Baptism is initiation into the family of God for one who has been converted. This washing signifies multiple new statuses as a believer.

  • Our sin and our former desires have been washed away
  • We have left the kingdom of darkness to enter the true kingdom of light
  • We have died with Christ to the old way of thinking in order to rise with him in the new
  • Though we will die, we will also be physically raised with Him
  • We are joined to Christ and his body
  • We are submerged in the Spirit of God
  • We have passed through judgment and are now justified and forgiven

Membership

All who enter into the body of Christ through baptism, are joined not only with Him but also with all others that have also joined together with him. Collectively, this church, or assembly, is the the universal body, the temple, where Christ continues His work throughout all the world.
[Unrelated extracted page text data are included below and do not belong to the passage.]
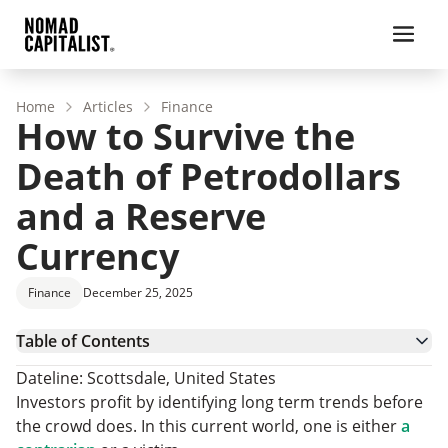
Home
Articles
Finance
How to Survive the
Death of Petrodollars
and a Reserve
Currency
Finance
December 25, 2025
Table of Contents
Leg Number 1: The Petrodollars Beginning and
Dateline: Scottsdale, United States
Demise
Leg Number 2: Countries Bypassing the Dollar
Investors profit by identifying long term trends before
Leg Number 3: Welfare State and Inflation
the crowd does. In this current world, one is either
a
Finale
Traditionally, members of that body covenant together in local areas for the purpose of accountability and edification of each other.

Communion

Also referred to as The Lord's Supper, the meal (along with baptism) is one of two ordained practices that Jesus Himself has commanded us to continue. As He broke bread and gave wine the night He was sentenced to death, we are commanded with the church to commune with Christ physically and spiritual by the replication of this meal.
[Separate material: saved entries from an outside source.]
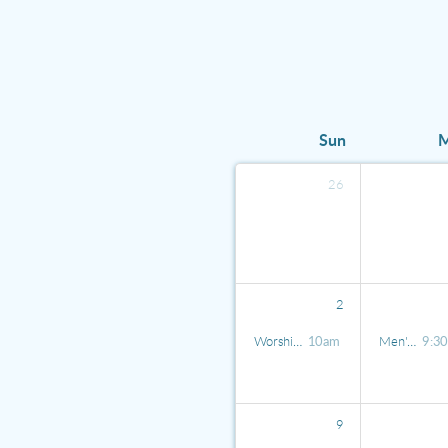
Sun
26
2
Worship Service
10am
Men's Koffee Klatch
9:3
9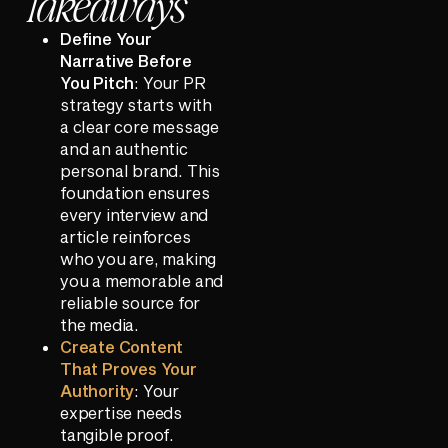
Takeaways
Define Your
Narrative Before
You Pitch
: Your PR
strategy starts with
a clear core message
and an authentic
personal brand. This
foundation ensures
every interview and
article reinforces
who you are, making
you a memorable and
reliable source for
the media.
Create Content
That Proves Your
Authority
: Your
expertise needs
tangible proof.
Communion has two elements:

  • Bread - the body of our Lord, humble, broken, not fermented, free from corruption
  • Wine - the blood of our Lord, covenantal, lavish and rich, cleansing

Communion has multiple realities:

Unites us in love with Christ

The cup of blessing which we bless, is it not the communion of the blood of Christ? The bread which we break, is it not the communion of the body of Christ?
— I Corinthians 10:16

Unites us in love with our brothers and sisters

Because there is one bread, we who are many are one body, for we all partake of the one bread.
— I Corinthians 10:17

Spiritually refreshes and recommits us to the New Covenant

In the same way also he took the cup, after supper, saying, “This cup is the new covenant in my blood. Do this, as often as you drink it, in remembrance of me.”
— I Corinthians 11:25

Recalls our hope in the resurrection

Whoever feeds on my flesh and drinks my blood has eternal life, and I will raise him up on the last day.